After leading Europe with five hikes last year, the bank raised its benchmark a quarter-point to 2 percent on Thursday. At the previous three meetings, it kept rates unchanged as Brexit, trade wars, and weaker demand from neighboring Germany posed risks to economic growth.
“Despite some persisting foreign uncertainties, recent Czech National Bank board member comments signaled there’s higher support to back an interest-rate hike today,” ING Groep NV said in a report before the decision. “This is due to high inflation, a weak koruna and tentatively declining Brexit uncertainty.”
The Czechs stand out as they defy a global pullback from monetary tightening led by the U.S. Federal Reserve and the European Central Bank.
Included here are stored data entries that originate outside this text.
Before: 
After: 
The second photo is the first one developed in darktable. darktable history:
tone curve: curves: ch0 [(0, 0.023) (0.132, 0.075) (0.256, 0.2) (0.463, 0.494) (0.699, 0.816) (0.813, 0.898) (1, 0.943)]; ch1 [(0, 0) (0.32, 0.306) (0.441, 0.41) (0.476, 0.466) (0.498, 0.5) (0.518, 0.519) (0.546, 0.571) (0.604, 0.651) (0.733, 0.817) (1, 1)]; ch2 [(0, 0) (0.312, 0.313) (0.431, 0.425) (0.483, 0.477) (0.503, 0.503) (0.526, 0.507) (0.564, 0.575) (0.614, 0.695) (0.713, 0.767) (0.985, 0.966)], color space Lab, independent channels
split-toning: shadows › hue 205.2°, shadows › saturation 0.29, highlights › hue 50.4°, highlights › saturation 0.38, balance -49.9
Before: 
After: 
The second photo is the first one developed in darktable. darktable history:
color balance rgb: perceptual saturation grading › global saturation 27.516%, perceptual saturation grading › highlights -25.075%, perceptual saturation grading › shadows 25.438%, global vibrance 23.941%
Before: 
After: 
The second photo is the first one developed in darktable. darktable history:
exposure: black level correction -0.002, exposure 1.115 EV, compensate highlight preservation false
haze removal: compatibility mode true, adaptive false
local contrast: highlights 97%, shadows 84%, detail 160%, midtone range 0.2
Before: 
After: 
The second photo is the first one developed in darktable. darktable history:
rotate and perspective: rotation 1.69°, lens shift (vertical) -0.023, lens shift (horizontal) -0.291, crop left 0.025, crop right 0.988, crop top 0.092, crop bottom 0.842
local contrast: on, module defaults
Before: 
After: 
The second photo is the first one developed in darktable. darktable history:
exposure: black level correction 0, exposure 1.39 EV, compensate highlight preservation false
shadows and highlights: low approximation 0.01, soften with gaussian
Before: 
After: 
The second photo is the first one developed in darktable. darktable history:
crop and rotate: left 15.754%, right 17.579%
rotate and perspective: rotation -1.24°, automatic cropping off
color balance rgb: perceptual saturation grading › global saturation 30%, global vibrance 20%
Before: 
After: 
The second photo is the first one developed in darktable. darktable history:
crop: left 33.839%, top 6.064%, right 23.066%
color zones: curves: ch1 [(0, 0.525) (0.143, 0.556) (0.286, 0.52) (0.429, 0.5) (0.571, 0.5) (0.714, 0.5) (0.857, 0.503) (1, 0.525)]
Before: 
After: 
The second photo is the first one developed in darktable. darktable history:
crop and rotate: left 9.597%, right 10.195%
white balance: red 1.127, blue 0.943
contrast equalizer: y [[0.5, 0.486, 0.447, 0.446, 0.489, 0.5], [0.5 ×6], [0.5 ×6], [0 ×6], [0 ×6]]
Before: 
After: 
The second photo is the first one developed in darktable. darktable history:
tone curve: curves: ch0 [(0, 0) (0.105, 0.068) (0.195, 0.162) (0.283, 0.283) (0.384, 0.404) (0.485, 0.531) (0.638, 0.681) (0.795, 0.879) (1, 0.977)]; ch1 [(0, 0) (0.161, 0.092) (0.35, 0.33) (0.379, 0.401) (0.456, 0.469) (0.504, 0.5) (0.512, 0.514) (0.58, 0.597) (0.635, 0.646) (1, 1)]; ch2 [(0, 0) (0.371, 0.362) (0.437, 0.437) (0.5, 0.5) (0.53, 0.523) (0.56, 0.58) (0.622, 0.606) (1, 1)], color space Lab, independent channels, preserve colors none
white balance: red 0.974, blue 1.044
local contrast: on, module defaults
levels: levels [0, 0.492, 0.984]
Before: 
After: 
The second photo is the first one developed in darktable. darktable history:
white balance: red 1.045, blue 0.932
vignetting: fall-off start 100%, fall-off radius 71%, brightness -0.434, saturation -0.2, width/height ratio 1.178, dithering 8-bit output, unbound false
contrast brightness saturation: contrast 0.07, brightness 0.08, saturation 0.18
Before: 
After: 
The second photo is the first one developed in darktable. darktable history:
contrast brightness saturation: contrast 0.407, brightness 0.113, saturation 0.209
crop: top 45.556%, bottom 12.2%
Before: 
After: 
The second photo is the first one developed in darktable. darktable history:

Rapid wage growth and the koruna’s inability to strengthen as forecast have helped push inflation to the top of rate-setters’ 1 percent-3 percent tolerance band
In comparison, Poland plans to keep borrowing costs at a record low until at least 2020 despite a jump in inflationin April, while Hungary is in wait-and-see mode after taking a first tightening step in March.
Czech central bank Governor Jiri Rusnok will comment on the rate decision and release the highlights of new quarterly staff forecasts at 2:15 p.m. in Prague.
New Model
In their deliberation, the seven board members may have taken into account an alternative set of projections based on a new forecasting model the bank plans to switch to in the second half of 2019. The tool is designed to more accurately predict factors such as the exchange rate, household spending and the impact of price developments abroad.
The rate increase hike was predicted by most economists polled by Bloomberg. Before the meeting, forward-rate agreements showed money-market investors saw at least a year of borrowing costs staying on hold after the hike.
“The CNB is likely to downgrade its economic forecasts when it publishes the new inflation report,” said Jiri Pour, a Prague-based economist at UniCredit SpA. “We expect the hike to be the last one in the current cycle.”